Pourquoi 8 000 pas par jour ? Ce que dit (vraiment) la science
9 juin 2026 · 2 min de lecture
Le chiffre des « 10 000 pas par jour » a été popularisé dans les années 60 par une campagne marketing japonaise pour un podomètre. Il n’a jamais reposé sur une étude scientifique à l’origine.
Les recherches récentes sont nuancées et plus rassurantes.
Ce que montrent les études 2020-2024
Plusieurs grandes méta-analyses (notamment celle publiée dans The Lancet Public Health en 2022 portant sur 47 000 adultes) montrent que :
- À partir de 4 000 pas par jour, le risque de mortalité prématurée diminue significativement par rapport aux sédentaires
- Le plateau de bénéfice se situe autour de 8 000 à 10 000 pas, selon l’âge
- Au-delà de 10 000 pas, le bénéfice supplémentaire est marginal, sauf si l’intensité augmente
Le seuil de 8 000 pas est aujourd’hui considéré comme un excellent objectif quotidien : assez ambitieux pour transformer le mode de vie, accessible sans bouleverser l’emploi du temps.
Pourquoi pas 10 000, pourquoi pas 5 000 ?
- 10 000 pas demandent en moyenne 1h30 de marche active. C’est beaucoup pour quelqu’un en sédentaire de bureau, et risque de décourager.

Tâches à réaliser →
A - Dans le texte sur les 8 000 pas par jour, sur combien d'adultes portait la méta-analyse publiée dans The Lancet Public Health en 2022 ?
B - Énumérez tous les résultats que le texte sur les 8 000 pas par jour présente sous le titre « Ce que montrent les études 2020-2024 ».
C - Poursuivez le texte sur les 8 000 pas par jour à partir de sa dernière phrase.

Jeu de données →

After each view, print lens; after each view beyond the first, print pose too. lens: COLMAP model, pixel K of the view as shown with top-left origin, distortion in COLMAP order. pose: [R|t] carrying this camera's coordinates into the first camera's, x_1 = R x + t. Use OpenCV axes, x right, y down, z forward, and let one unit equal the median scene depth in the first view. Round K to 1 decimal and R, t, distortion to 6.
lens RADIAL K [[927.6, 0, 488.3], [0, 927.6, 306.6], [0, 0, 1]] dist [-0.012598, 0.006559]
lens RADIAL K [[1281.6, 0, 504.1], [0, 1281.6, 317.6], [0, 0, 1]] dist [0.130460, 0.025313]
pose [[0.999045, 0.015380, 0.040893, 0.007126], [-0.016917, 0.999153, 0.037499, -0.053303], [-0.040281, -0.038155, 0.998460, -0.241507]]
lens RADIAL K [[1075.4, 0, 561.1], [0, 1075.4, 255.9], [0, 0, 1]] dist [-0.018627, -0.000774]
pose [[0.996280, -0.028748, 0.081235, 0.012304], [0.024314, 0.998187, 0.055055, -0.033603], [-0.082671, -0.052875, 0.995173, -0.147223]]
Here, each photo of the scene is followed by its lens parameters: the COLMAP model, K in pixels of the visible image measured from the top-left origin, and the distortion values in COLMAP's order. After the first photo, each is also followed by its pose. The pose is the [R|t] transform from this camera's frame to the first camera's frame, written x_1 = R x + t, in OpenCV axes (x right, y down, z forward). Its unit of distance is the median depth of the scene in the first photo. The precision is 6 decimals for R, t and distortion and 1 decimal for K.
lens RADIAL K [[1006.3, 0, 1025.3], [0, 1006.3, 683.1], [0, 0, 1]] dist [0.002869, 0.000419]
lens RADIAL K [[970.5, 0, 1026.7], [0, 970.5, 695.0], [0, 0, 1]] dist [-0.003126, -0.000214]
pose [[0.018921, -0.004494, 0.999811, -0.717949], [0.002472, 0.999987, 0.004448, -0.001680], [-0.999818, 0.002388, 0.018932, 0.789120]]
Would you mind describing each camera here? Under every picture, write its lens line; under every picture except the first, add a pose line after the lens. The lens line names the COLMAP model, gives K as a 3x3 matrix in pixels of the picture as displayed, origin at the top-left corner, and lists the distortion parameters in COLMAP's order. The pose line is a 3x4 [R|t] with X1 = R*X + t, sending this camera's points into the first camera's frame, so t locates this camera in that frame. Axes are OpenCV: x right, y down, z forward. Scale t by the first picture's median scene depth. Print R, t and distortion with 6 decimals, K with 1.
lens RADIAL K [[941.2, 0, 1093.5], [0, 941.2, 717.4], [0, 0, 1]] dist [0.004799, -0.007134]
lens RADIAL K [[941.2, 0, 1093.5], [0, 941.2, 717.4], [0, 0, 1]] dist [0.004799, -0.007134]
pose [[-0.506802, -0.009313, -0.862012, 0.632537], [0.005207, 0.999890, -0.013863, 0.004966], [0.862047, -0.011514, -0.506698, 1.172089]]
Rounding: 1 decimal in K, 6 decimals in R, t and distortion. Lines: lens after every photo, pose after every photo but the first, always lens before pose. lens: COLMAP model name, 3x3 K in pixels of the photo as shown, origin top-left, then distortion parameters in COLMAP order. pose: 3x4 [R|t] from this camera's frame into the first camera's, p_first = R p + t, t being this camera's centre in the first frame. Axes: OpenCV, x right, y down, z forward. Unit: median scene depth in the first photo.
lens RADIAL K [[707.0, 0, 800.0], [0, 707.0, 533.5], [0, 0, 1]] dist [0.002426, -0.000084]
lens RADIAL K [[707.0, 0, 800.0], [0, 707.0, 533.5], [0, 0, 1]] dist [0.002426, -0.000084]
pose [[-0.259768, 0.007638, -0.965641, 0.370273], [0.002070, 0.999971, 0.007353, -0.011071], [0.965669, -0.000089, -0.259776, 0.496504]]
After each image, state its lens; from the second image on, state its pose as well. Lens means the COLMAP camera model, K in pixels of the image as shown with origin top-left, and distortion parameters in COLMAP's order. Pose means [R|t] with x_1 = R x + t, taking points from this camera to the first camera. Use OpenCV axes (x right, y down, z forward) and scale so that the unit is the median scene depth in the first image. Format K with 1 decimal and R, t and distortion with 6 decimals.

Réponses →
A - Elle portait sur 47 000 adultes.

B -
- À partir de 4 000 pas par jour, le risque de mortalité prématurée diminue significativement par rapport aux sédentaires.
- Le plateau de bénéfice se situe autour de 8 000 à 10 000 pas, selon l'âge.
- Au-delà de 10 000 pas, le bénéfice supplémentaire est marginal, sauf si l'intensité augmente.

C -
- 5 000 pas correspondent à un mode de vie urbain « normal » : trajets domicile-travail à pied + courses. C’est mieux que rien, mais ne suffit pas pour générer un effet santé marqué.
- 8 000 pas demandent environ 1h à 1h15 par jour, fractionnable en 2 ou 3 séquences. C’est le sweet spot.
Comment les atteindre sans souffrir
- Marcher entre 2 et 4 km/h en plus de votre quotidien suffit, pas besoin de courir
- Fractionnez : 20 min le matin, 20 min à midi, 20 min le soir
- Détournez vos trajets : descendre un arrêt avant, prendre l’escalier, longer le pâté de maisons
Et surtout : si vous faites 7 600 pas un jour, ce n’est pas un échec. La régularité compte plus que la précision.